Ok here we go. Get the oil and the ramps and the pump and the 15/16 inch socket (you better measure it and find out for sure!) Drive the car around to get the oil warm. Put the car up on ramps. You have already found the drain and fill plugs. Remove first the fill plug on the front of the trans behind the radiator. It may be necessary to remove the plastic under fender first. Then remove the drain. Drain the oil into a pan. Now go into the house and boil some water in a large pot. Put the two bottles of trnasmission oil into the boiling water. Dont pour the oil in just put the bottles in! We want to warm the oil so the gun sucks it up easily. Bring the pot and bottles out to the car. After an hour of drain time put the drain plug back in. It has a sealing washer you can reuse. If you lose the washer get another one! Open the bottles and suck the oil up into the gun. The gun works like a giant syringe. It will suck up about half the oil in the bottle in one shot. Put the end of the hose into the fill plug and push the oil in. Repeat until the bottles are empty and the trans full. You might possibly do without the suction gun and just squeeze the oil right out of the bottle into the trans. But the gun is easier.
Now the front of your car is up in the air and the fill plug is still out. Gently drive off the ramp. When you do and the car is level oil will run out the fill hole. Let it drain out until it stops. It wont be much. The oil level is right when its up to the lower edge of this hole. In fact once a year you should take the fill plug out with the car level and add some oil if it isnt. Catch the oil with a rag or a pan and put the fill plug back in. Put the plastic under fender on and you are done!
I would also remove one of the front wheels and check your disc brake pads pretty soon if you havnt done so already. Turn the steering wheel all the way to the left (for the left wheel) before you remove the wheel and youll see the caliper and the pads. By now they just might be pretty worn out. Maybe not!

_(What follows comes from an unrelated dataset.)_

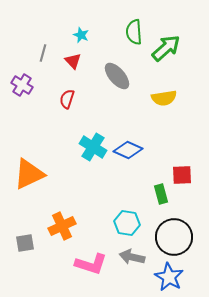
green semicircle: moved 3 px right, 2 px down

At 60k miles your engine is due for a valve clearance adjustment. I have written up a proceedure in this forum how to CHECK the clearances yourself if you want to. The clearance is most likely fine...these shim and bucket arrangements hold the clearance pretty good. Id say 19 out of 20 ECHOs are still good at 60k miles. If its bad though you want it adjusted. You can burn a valve and need a valve job if there isnt enough clearance. The dealer will have to adjust it. It might be very expensive like $500. But it probably doesnt need it and youll most likely be fine to let it go. But if you want to post me.
I would have the rear brakes checked by the dealer. Or if you are adventureous you can do it. Remove the rear wheels and brake drums. Toyota drums often get really stuck on.
Also when you change the oil on ramps each time you do check the boots on the axle joints. The ones next to each wheel go first. (they steer as well as rotate) They can crack and all the grease come out, ruining the axle. A moot point I guess because its as expensive to take the old axles out and put on new booots as it it to have rebui;t axles installed. The new boots last much longer. My 1980Sunaru they went every 60 k miles. My daughters Camry went at 100k. (1992)
Keep changing your oil every 3k miles and check the air filter once a year. Your plugs are probably good for the life of the car. If you do this your ECHO will last 20 years. It is an incredibly well made little car.
Thats all I can think of. Maybe Ill think of mmore later.
#5235 of 5822 maintenance shcedule
May 05, 2007 (7:07 am)
I have a 2001 ECHO with 149K. Is there a maintenance schedule interval at 150K and thereafter? What things might be included??